- [Data excerpts]
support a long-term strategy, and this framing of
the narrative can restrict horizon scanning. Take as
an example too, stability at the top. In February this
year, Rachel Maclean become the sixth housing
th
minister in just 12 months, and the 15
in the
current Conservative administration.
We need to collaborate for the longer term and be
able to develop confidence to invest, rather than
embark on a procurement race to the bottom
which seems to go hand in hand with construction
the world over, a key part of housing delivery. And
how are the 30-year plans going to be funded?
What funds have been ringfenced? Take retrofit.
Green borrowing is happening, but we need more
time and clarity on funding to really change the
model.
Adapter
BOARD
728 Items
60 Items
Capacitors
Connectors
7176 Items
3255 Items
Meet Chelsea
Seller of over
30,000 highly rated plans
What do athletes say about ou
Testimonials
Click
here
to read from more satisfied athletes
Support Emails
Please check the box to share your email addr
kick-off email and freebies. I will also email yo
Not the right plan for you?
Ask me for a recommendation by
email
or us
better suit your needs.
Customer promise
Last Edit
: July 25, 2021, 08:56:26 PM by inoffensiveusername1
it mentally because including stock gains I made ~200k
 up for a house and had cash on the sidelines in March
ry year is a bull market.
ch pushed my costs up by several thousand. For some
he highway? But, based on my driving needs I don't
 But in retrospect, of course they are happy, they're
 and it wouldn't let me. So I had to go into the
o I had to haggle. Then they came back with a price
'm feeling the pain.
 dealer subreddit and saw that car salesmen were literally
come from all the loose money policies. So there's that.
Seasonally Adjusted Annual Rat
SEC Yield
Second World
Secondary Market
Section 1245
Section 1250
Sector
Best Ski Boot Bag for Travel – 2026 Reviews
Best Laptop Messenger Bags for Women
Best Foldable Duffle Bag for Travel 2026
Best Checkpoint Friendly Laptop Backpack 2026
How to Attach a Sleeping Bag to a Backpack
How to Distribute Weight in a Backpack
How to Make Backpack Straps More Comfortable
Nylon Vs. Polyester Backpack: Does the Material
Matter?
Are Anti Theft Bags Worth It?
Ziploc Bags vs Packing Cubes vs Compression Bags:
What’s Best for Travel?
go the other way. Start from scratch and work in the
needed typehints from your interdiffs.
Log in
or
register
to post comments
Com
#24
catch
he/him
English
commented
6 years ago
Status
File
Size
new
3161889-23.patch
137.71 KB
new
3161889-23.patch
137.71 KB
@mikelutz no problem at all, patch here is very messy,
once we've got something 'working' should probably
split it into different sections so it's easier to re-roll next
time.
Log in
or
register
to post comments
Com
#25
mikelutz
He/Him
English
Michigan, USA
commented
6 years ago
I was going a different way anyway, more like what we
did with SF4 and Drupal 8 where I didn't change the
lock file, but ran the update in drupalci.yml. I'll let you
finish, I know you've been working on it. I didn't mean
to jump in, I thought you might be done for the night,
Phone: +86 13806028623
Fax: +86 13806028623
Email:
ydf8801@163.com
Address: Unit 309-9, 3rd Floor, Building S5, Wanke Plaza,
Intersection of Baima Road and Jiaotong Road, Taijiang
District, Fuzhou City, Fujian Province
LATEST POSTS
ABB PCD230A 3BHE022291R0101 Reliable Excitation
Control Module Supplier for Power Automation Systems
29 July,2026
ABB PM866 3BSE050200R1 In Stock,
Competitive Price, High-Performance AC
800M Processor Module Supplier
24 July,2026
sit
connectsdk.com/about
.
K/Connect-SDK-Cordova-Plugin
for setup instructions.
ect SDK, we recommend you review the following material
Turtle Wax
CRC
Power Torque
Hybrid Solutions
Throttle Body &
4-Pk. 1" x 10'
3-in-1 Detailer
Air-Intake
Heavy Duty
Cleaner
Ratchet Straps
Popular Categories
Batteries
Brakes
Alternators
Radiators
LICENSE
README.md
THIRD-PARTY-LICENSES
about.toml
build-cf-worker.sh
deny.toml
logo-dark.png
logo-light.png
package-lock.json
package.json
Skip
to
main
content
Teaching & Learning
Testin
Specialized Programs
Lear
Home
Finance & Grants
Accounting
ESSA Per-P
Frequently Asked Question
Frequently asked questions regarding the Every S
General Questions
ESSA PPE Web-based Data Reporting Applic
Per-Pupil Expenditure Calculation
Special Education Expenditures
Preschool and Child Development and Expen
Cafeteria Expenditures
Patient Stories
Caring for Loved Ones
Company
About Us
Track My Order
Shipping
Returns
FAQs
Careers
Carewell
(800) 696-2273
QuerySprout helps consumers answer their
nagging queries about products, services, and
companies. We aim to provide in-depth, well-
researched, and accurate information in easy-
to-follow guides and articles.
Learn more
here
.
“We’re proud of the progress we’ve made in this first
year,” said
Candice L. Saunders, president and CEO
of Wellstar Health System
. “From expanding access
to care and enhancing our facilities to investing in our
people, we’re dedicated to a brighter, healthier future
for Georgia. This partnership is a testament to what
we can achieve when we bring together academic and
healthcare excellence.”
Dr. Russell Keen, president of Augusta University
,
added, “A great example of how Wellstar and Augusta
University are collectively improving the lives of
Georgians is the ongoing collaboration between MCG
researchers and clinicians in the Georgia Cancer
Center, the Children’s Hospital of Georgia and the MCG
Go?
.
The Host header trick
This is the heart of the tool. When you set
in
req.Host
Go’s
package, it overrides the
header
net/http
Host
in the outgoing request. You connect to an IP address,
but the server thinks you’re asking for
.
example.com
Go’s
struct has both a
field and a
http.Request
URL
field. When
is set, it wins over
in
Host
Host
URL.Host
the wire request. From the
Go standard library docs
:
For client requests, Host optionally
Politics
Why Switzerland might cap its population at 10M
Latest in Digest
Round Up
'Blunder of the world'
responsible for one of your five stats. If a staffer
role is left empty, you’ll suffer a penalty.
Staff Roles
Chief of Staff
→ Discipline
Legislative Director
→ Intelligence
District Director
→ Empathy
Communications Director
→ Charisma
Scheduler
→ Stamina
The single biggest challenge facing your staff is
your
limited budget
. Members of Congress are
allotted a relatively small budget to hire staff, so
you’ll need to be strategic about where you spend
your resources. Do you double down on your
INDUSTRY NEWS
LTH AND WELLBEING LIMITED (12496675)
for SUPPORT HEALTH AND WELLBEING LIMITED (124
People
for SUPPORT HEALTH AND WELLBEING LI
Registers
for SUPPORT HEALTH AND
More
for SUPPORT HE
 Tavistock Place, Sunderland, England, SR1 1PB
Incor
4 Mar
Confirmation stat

- [Exercise prompt] Using the records above, copy every line that has the word "Frequently" in it.

- [Task result]
Frequently Asked Question
Frequently asked questions regarding the Every S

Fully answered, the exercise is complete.